• [Objective] Copy out the lines from the very first one through the line holding "common name: Pale oak beauty", inclusive, replacing "common name" with "everyday name" and leaving everything else unchanged.

+---+

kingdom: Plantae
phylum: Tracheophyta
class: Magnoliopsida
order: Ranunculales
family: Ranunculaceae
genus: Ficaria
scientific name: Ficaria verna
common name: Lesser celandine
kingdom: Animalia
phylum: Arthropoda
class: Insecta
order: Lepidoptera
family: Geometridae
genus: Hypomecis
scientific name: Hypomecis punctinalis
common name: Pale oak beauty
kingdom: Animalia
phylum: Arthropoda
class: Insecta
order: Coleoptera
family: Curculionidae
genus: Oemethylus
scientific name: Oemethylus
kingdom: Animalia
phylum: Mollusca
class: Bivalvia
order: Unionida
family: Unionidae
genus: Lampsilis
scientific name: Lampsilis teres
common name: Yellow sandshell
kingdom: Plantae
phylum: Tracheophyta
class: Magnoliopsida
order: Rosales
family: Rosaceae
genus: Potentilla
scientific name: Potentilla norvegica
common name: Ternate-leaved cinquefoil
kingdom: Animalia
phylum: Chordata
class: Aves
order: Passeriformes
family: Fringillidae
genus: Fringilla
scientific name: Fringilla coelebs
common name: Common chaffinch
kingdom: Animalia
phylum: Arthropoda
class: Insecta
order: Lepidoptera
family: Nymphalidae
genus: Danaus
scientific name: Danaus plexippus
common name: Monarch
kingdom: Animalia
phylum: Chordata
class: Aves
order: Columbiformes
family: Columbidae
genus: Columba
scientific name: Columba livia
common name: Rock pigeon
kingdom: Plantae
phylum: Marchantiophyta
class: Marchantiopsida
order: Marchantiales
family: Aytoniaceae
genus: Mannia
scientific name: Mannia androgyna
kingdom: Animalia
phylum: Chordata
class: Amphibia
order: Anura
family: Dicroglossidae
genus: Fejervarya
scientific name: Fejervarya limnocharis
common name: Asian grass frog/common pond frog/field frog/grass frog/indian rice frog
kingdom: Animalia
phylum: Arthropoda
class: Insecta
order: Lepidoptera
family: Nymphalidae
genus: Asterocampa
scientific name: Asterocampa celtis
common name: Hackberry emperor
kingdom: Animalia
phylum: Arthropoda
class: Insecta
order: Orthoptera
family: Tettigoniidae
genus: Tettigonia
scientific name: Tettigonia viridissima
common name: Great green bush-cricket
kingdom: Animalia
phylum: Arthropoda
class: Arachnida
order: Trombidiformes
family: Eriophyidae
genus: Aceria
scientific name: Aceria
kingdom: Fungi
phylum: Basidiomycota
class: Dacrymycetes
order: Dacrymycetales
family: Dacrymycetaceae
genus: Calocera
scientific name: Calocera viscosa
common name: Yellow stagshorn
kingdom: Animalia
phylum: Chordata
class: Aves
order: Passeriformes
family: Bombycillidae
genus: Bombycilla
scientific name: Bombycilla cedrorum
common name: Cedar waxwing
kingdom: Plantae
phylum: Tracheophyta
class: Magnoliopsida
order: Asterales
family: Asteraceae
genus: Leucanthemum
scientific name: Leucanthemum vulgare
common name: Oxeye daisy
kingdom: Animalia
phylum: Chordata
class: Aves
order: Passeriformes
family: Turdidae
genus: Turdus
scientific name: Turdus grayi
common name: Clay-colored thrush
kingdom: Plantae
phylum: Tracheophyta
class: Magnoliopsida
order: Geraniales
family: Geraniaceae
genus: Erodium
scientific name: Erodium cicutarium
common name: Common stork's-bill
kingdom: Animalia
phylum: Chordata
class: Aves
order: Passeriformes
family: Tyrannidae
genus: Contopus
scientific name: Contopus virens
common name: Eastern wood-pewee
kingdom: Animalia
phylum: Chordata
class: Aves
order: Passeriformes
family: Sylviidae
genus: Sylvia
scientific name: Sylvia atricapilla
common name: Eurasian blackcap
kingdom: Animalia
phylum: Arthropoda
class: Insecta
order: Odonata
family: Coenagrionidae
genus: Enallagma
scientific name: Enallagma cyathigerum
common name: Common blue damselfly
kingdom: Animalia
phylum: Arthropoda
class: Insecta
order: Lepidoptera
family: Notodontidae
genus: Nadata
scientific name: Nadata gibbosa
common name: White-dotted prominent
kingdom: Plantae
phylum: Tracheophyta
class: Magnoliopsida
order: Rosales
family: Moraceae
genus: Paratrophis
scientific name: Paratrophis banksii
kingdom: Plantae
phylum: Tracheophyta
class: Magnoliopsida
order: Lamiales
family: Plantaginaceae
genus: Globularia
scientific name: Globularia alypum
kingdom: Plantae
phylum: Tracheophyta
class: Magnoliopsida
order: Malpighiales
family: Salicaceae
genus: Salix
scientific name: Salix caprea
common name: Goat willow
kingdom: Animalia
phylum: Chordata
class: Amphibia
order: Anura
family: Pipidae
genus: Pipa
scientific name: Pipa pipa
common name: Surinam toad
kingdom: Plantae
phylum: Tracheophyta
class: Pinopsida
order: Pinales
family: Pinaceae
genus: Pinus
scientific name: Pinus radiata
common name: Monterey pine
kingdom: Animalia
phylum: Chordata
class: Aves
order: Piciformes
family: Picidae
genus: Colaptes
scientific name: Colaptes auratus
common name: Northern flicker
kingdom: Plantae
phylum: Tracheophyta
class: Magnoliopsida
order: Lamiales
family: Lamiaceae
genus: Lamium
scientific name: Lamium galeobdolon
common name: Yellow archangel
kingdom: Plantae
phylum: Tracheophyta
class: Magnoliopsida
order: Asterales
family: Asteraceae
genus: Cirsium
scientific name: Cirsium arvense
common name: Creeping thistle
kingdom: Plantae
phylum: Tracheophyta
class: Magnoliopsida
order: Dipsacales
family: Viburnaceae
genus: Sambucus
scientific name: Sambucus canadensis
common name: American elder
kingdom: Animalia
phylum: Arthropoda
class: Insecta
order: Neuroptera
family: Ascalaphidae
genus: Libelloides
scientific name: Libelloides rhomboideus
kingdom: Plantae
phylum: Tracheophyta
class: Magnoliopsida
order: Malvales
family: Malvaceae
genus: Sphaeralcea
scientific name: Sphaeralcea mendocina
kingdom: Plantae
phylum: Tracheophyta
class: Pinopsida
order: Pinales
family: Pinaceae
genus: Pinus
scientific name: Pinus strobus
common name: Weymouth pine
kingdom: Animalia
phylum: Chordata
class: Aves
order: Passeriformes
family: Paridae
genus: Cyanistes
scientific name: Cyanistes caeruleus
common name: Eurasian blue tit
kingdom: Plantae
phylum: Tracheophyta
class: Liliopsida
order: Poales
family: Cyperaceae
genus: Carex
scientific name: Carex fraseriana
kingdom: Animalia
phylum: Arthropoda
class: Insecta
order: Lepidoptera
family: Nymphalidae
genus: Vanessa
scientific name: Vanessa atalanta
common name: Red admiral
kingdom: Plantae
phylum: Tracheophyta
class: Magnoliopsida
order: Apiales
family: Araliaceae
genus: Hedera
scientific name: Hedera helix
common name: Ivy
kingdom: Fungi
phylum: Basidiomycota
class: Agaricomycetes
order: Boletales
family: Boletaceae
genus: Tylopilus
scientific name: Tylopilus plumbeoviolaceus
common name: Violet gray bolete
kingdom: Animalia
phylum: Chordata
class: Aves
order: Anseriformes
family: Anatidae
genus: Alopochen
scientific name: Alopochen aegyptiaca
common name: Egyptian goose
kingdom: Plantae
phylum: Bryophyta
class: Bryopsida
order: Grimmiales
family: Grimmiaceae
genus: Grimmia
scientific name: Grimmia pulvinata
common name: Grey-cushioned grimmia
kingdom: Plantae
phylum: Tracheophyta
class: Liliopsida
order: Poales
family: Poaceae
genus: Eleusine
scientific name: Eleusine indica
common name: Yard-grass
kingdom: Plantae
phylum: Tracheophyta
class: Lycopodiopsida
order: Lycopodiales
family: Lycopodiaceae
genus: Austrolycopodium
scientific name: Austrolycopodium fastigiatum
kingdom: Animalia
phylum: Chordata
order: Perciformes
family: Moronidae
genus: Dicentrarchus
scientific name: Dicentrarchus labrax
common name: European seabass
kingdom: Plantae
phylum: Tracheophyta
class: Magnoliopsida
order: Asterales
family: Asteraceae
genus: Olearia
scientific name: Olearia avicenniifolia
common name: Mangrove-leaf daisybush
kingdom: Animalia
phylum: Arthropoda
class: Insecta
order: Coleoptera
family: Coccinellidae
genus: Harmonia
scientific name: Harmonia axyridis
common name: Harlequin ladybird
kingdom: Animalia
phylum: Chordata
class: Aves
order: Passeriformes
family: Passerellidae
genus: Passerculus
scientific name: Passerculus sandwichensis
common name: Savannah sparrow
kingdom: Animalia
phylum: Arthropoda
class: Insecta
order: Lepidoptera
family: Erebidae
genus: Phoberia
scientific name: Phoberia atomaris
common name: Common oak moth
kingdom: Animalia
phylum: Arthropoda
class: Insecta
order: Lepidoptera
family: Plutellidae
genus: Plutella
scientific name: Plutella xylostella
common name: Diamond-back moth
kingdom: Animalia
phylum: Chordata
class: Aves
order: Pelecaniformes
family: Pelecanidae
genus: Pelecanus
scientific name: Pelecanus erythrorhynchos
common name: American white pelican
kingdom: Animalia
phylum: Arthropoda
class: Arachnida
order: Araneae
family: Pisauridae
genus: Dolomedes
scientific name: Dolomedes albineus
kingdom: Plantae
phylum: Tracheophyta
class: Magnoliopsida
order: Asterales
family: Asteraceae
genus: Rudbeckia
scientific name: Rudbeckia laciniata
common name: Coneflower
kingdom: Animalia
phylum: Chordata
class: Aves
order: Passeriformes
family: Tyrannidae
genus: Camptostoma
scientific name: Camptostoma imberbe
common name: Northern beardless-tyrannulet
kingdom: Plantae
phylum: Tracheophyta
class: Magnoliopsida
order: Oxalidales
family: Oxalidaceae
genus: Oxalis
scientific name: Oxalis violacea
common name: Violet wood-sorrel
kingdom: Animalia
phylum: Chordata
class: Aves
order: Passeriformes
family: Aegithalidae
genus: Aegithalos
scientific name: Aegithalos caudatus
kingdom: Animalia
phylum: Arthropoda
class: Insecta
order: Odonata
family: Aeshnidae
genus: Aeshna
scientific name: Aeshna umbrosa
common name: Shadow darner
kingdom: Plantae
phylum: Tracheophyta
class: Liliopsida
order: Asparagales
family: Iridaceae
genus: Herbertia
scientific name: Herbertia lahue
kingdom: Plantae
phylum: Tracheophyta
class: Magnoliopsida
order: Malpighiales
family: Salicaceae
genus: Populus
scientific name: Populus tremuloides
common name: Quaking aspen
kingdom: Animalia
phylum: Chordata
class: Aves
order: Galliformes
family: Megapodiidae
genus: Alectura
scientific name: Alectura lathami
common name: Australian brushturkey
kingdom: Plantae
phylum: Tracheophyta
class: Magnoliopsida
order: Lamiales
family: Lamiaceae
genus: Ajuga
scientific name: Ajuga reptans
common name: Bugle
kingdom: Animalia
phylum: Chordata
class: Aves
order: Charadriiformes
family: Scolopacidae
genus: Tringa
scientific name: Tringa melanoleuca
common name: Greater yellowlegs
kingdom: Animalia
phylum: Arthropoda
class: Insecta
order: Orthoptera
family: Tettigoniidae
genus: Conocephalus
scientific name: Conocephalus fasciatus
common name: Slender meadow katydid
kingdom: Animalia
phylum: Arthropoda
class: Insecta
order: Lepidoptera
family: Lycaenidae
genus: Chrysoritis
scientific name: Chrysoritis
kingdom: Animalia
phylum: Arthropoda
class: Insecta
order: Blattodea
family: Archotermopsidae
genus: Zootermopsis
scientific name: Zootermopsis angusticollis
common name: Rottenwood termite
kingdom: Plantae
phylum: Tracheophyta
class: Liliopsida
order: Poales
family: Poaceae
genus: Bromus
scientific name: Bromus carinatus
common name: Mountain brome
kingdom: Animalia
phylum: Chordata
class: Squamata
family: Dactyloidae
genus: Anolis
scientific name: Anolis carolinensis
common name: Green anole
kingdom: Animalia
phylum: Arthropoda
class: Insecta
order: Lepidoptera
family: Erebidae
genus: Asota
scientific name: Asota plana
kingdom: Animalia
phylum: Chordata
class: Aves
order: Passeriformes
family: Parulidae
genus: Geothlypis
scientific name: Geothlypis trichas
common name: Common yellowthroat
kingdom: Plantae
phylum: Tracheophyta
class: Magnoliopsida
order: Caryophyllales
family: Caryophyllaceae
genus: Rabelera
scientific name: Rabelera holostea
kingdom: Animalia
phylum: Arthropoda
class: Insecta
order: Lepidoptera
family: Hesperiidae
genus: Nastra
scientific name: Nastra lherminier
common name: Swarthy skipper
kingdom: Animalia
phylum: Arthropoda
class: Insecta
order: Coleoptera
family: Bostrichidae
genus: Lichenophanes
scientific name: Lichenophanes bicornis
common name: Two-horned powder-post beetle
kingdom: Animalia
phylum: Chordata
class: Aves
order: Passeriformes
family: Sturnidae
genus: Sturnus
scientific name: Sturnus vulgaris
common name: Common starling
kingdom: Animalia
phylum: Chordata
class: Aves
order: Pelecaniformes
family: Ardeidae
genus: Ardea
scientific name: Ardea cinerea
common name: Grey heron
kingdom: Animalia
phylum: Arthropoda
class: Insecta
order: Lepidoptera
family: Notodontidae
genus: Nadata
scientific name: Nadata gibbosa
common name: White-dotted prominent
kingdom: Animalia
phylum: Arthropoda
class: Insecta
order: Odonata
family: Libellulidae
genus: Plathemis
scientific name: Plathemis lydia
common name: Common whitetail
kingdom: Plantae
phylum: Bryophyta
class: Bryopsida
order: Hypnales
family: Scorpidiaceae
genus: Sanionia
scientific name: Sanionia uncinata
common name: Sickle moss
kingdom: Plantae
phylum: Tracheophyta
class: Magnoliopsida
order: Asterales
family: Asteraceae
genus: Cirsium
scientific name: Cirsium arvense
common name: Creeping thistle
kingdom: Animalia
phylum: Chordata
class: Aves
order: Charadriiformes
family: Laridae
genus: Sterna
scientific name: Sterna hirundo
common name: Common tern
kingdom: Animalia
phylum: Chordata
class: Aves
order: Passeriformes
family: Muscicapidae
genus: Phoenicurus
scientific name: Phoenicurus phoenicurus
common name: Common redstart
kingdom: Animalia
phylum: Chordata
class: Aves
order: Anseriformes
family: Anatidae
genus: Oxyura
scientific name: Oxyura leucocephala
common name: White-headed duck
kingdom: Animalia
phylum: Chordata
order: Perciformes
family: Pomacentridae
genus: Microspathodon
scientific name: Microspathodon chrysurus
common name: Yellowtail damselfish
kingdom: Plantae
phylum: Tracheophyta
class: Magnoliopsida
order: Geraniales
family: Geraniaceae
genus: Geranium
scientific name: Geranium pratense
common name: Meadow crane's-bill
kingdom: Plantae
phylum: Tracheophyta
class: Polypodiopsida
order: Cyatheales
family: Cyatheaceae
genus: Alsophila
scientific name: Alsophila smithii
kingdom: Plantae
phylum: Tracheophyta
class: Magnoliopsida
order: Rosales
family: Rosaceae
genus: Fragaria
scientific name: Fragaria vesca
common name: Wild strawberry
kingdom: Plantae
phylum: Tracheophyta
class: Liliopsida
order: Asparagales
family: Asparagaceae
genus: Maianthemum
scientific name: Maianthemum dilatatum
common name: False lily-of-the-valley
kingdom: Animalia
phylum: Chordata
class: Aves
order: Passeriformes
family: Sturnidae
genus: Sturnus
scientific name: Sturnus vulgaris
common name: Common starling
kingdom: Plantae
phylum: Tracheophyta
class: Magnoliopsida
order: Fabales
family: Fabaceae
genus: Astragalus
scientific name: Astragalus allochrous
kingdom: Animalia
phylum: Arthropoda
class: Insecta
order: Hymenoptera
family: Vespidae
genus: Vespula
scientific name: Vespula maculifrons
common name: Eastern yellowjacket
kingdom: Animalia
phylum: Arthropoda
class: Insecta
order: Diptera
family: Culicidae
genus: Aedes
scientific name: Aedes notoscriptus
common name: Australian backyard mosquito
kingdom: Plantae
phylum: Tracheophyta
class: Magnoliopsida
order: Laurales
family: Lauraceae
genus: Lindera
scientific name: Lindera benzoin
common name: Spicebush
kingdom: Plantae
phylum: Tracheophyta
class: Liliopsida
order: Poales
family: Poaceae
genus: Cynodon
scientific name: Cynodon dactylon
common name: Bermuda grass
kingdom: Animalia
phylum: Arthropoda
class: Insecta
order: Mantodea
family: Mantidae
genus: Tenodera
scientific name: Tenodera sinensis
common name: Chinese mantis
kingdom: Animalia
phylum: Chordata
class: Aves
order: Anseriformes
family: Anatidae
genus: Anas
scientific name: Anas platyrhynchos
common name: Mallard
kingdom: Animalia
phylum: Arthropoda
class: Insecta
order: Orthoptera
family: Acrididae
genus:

+---+

• [Answer below]
kingdom: Plantae
phylum: Tracheophyta
class: Magnoliopsida
order: Ranunculales
family: Ranunculaceae
genus: Ficaria
scientific name: Ficaria verna
everyday name: Lesser celandine
kingdom: Animalia
phylum: Arthropoda
class: Insecta
order: Lepidoptera
family: Geometridae
genus: Hypomecis
scientific name: Hypomecis punctinalis
everyday name: Pale oak beauty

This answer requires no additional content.